O terceiro ponto da agenda seria reformar ou, idealmente, revogar, a chamada “Lei do 85/95”. Trata-se de um completo equívoco, aprovado em 2015, no contexto da discussão da chamada “pauta bomba” e quando Dilma Rousseff se encontrava em posição de extrema fragilidade, tendo que fazer todo tipo de concessões. Essa medida aumentou a despesa previdenciária, fato que levou o valor real das concessões de aposentadoria por tempo de contribuição a dar um salto da ordem de 15 % depois da sua vigência, aumentando ainda mais o peso das despesas do INSS. Essa lei deveria ser simplesmente revogada ou, pelo menos, substancialmente modificada, ampliando consideravelmente as exigências para que o beneficiário possa ser dispensado da incidência do chamado “fator previdenciário”.
O quarto ponto poderia ser a aprovação de uma lei igualando a variação do salário mínimo e do piso previdenciário à variação do INPC entre 2019 e 2027, pelos próximos dois períodos de governo. Embora eu pessoalmente seja favorável à desvinculação entre esses dois conceitos, o vínculo é matéria constitucional que, para ser modificada, requer que seja feito todo o périplo associado a uma PEC. A aprovação por Lei tiraria o tema de pauta pelos próximos 10 anos, com a enorme vantagem de exigir quórum simples, algo que o governo Temer não deve ter dificuldades de obter.
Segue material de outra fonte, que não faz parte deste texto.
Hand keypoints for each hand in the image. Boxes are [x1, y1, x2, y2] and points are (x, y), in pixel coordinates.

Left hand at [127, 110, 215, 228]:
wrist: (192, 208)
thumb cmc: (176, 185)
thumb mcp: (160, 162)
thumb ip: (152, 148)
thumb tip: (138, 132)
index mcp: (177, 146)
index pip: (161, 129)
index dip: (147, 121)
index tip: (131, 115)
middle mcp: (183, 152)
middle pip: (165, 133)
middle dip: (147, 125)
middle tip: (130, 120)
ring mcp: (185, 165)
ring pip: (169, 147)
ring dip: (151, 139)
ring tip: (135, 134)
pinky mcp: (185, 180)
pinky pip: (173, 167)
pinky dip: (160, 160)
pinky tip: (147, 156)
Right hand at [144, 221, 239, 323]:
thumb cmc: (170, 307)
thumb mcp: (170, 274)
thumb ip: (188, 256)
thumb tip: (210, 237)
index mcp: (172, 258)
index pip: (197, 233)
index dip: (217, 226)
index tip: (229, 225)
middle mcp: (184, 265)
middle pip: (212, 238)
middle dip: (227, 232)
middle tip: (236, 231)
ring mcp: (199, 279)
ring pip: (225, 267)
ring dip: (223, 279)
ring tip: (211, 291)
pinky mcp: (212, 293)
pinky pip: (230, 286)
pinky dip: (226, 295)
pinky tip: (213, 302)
Por último, a quinta medida se relaciona com os temas aqui discutidos e consiste na modificação da regra de acesso ao benefício da Lei Orgânica da Assistência Social (Loas). Quando a Lei 8742 do Loas foi aprovada em 1993, a idade de concessão do benefício era de 70 anos. Desde então, a expectativa de sobrevida aos 65 anos aumentou em 5 anos, mas a exigência de idade diminuiu em 5, sendo hoje de 65 anos. O divórcio entre as duas tendências salta aos olhos. Diante disso, a proposta, relativamente óbvia, é retornar ao parâmetro inicial de 70 anos ao longo de uma transição de 10 anos.
Fonte: “Valor econômico”, 10 de agosto de 2016.